We can that the AIC, and AICc of ARIMA(0, 1, 2) are less than that of 
ARIMA(1,1,0) although the difference is not that much. Therefore, we are going 
to use ARIMA(0, 1, 2) for predictions.

## Predictions
We will try and forecast the next 10 quarters of the logged GDP data using 
ARIMA(0, 1, 2) model 
```{r}
#predicting next 10 quarters of the logged GDP data
pred = sarima.for(log_gdp, 10, 0, 1, 2)

#95% confidence prediction interval and taking the anti-log
#Upper 95% CI for the prediction and taking anti-log
upper = exp(pred$pred + qnorm(0.975)*pred$se)
#Lower 95 CI for the prediction and taking anti-log
lower = exp(pred$pred - qnorm(0.975)*pred$se)
#Putting the CI interval into a table
pred_data = data.frame(Predicted = exp(pred$pred), Lower_95 = lower, 
                       Upper_95 = upper)

knitr::kable(pred_data)
```

We can see that our intervals are not that wide, which might mean our model 
might have done good job of fitting the data well.

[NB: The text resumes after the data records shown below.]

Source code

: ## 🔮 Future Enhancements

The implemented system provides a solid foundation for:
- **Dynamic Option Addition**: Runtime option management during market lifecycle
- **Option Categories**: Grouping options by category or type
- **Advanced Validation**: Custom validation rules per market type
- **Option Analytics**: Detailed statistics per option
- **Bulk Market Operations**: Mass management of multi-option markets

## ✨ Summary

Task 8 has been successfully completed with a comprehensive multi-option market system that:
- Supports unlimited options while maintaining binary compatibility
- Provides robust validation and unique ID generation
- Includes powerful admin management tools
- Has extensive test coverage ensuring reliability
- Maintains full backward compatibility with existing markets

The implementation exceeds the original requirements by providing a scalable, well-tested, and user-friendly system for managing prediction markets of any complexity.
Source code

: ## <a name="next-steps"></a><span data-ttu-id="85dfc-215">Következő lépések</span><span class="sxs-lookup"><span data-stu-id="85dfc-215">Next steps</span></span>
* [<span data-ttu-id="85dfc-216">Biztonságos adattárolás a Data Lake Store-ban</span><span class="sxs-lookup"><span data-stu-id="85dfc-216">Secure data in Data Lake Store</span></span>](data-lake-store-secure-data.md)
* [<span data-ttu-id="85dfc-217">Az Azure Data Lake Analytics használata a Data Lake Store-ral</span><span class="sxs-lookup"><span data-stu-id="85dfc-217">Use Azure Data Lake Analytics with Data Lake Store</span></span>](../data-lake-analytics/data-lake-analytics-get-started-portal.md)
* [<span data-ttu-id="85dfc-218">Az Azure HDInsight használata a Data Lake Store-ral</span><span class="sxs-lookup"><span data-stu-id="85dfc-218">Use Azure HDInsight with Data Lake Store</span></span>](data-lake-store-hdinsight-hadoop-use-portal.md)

But, we can see towards the 
end as we move to values far away from the observed data, the prediction 
interval gets wider. This is expected for any prediction. Our model is likely 
to do better job of predicting values closer to the observed data. 

## Spectral Analysis:
For the rest of this document, we will perform spectral analysis to identify 
the three most dominant periods. In most of the time series data, cyclic 
dynamics are the rule rather than the exception. Spectral analysis enables us 
to estimate the periodicity of time series data. What spectral analysis is in a 
non-technical explanation is the decomposition of a time series into underlying 
sin and cosine functions of different frequencies. The aim to determine those 
frequencies that seem particularly strong.
```{r}
library(MASS)
# spectral analysis for GDP data for USA
gdp.per = mvspec(gdp, log = "yes")

# Frequencies 
P = gdp.per$details[order(gdp.per$details[, 3], decreasing = TRUE), ]
# the three most dominant Frequencies
P[1:3,]
#95% confidence intervals  for the three dominant frequencies
gdp_u1 = 2*P[1, 3]/qchisq(0.025, 2)
gdp_l1 = 2*P[1, 3]/qchisq(0.975, 2)
gdp_u2 = 2*P[2, 3]/qchisq(0.025, 2)
gdp_l2 = 2*P[2, 3]/qchisq(0.975, 2)
gdp_u3 = 2*P[3, 3]/qchisq(0.025, 2)
gdp_l3 = 2*P[3, 3]/qchisq(0.975, 2)
# creating tables for nice formatting.
knitr::kable(data.frame(series = rep("gdp", 3), Dominant.Freq = P[1:3, 1],
                        Spec = P[1:3,3], Lower = c(gdp_l1, gdp_l2, gdp_l3), 
                        Upper = c(gdp_u1, gdp_u2, gdp_u3)))
```

We see that the confidence intervals are extremely wide for all three cases, 
therefore, we can't establish the significance of the peaks.